- [Dataset extract]
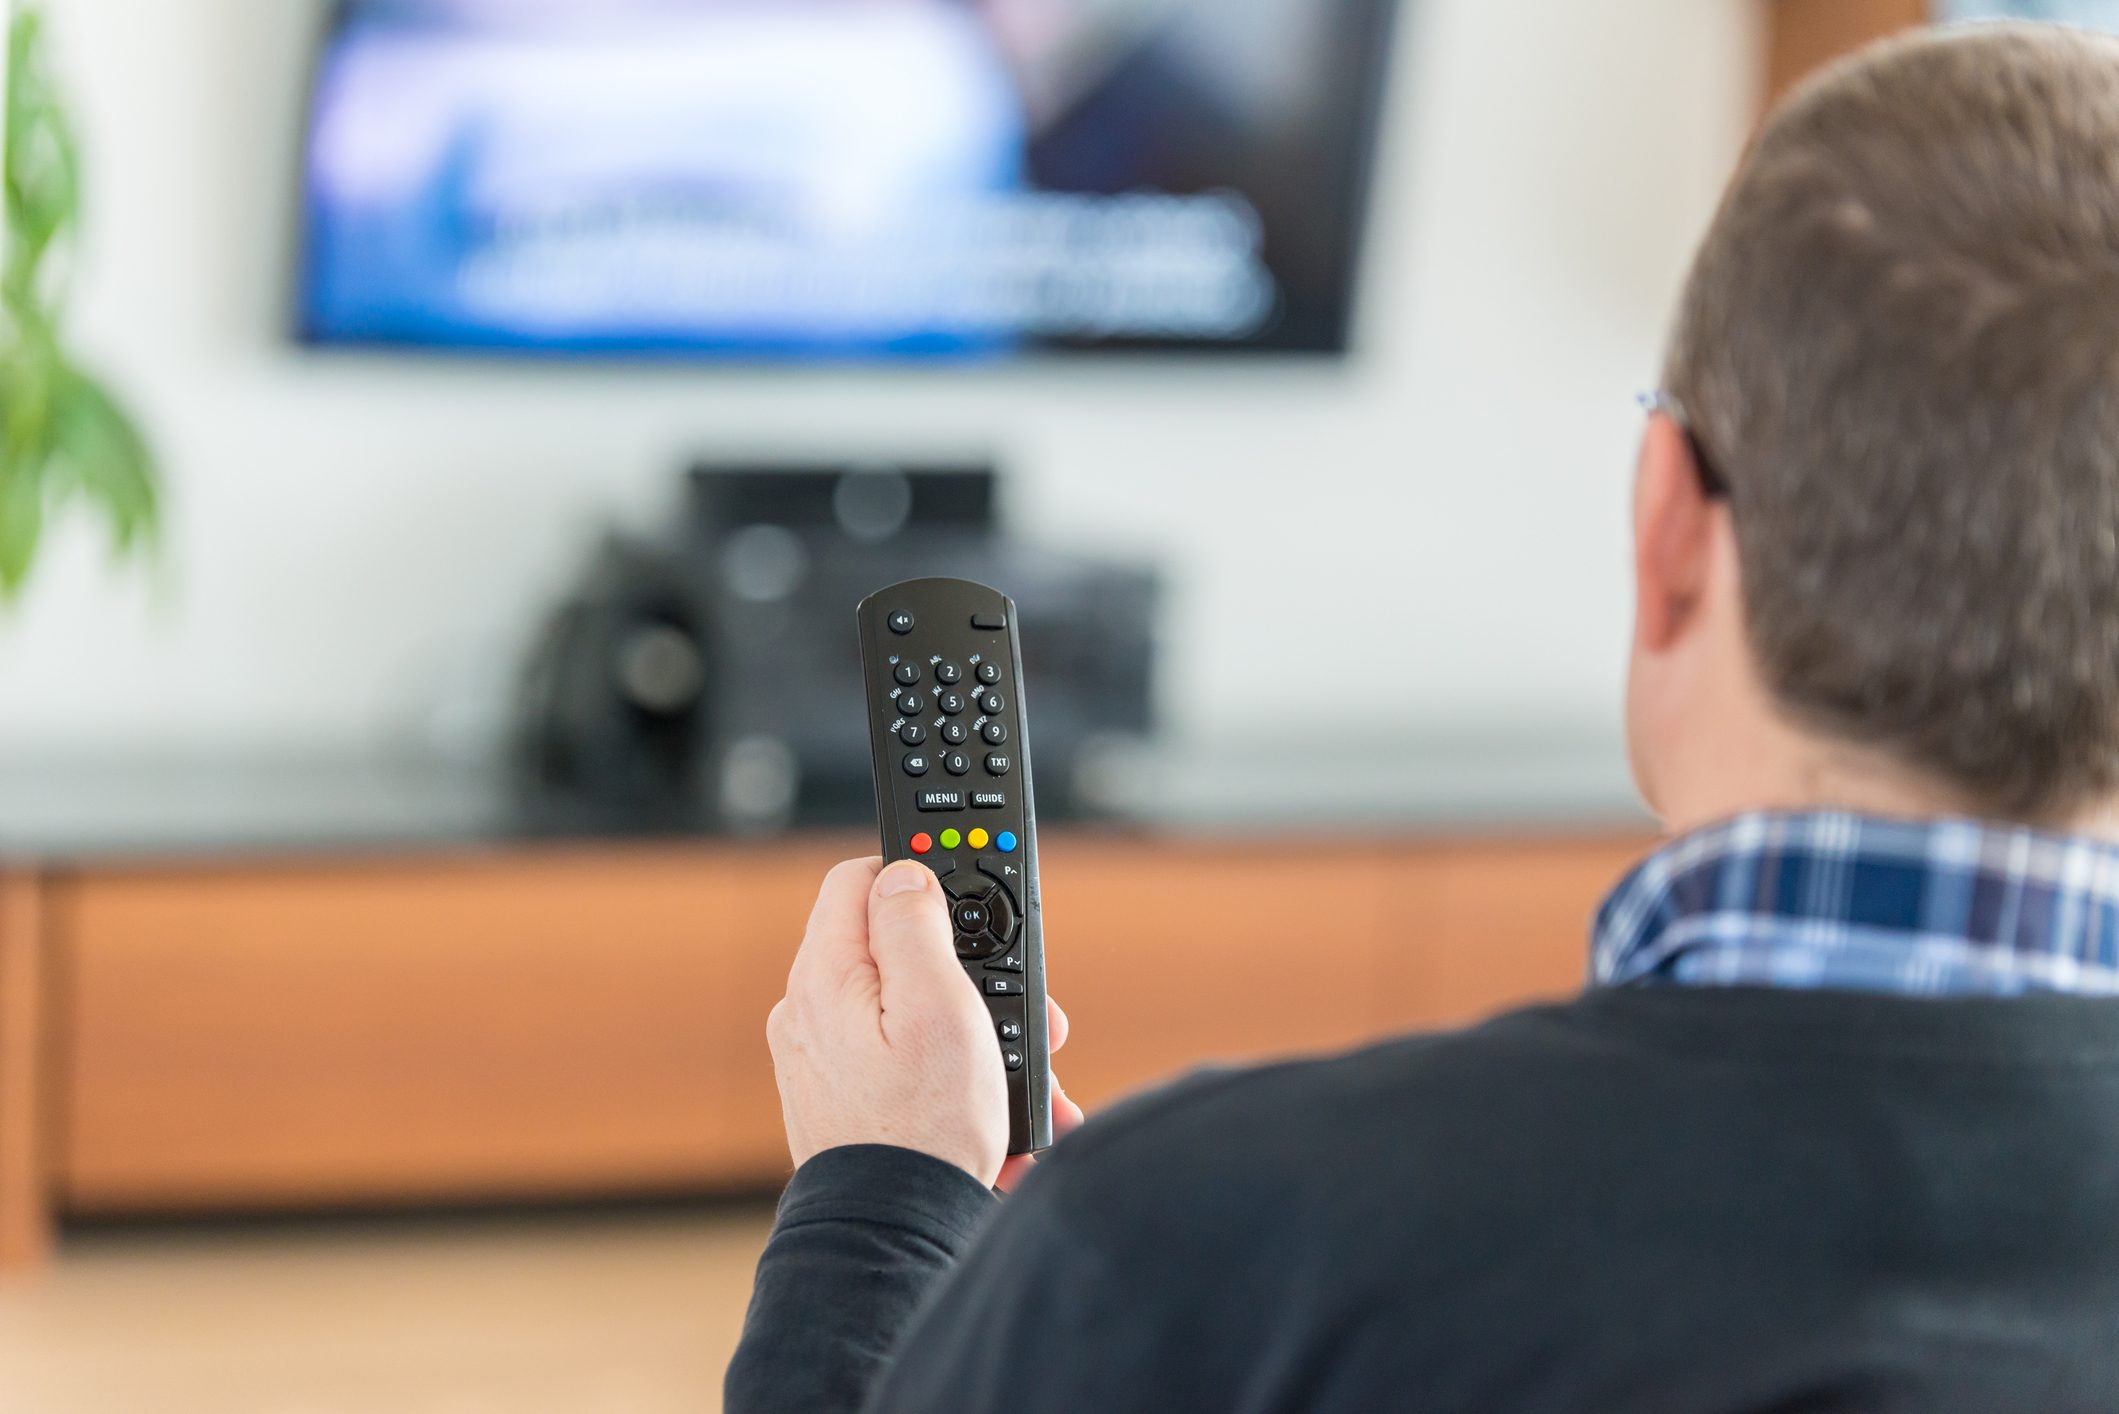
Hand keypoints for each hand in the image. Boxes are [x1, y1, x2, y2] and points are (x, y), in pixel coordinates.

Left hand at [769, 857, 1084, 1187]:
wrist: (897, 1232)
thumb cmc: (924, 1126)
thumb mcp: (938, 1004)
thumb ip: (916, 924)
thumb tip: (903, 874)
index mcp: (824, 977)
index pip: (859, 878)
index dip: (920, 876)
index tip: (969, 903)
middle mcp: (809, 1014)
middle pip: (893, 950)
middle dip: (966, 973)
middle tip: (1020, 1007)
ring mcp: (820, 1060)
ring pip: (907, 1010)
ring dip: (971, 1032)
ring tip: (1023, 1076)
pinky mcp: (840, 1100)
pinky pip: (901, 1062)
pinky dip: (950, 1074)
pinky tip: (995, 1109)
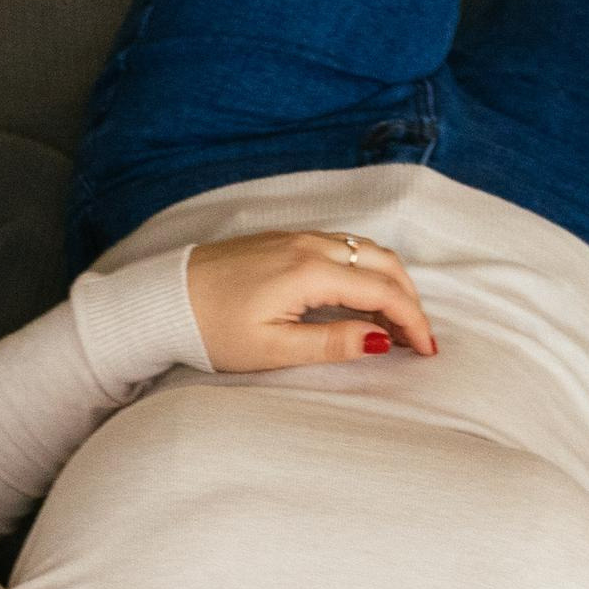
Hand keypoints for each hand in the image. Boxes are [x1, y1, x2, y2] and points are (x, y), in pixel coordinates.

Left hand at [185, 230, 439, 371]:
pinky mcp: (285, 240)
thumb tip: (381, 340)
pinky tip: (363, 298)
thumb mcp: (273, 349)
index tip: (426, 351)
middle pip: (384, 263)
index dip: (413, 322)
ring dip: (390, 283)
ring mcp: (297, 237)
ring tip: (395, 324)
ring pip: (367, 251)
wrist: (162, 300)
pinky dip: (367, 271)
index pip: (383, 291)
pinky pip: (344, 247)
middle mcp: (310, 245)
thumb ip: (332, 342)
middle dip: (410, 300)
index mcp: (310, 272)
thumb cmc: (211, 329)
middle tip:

- [What to produce] For each line in the data above that contains the string "hand", extract the line.

- [Exercise solution]
Hand keypoints for each hand in the image. Boxes are [x1, y1, x2, y2] and points are (x, y), in pixel coordinates.
Left hand at [769, 857, 1084, 1187]:
Hand keypoints for each hand in the image. Boxes are [x1, y1, x2, y2] and points are (x, y), in pixel coordinates.
Left hand at [185, 230, 439, 371]:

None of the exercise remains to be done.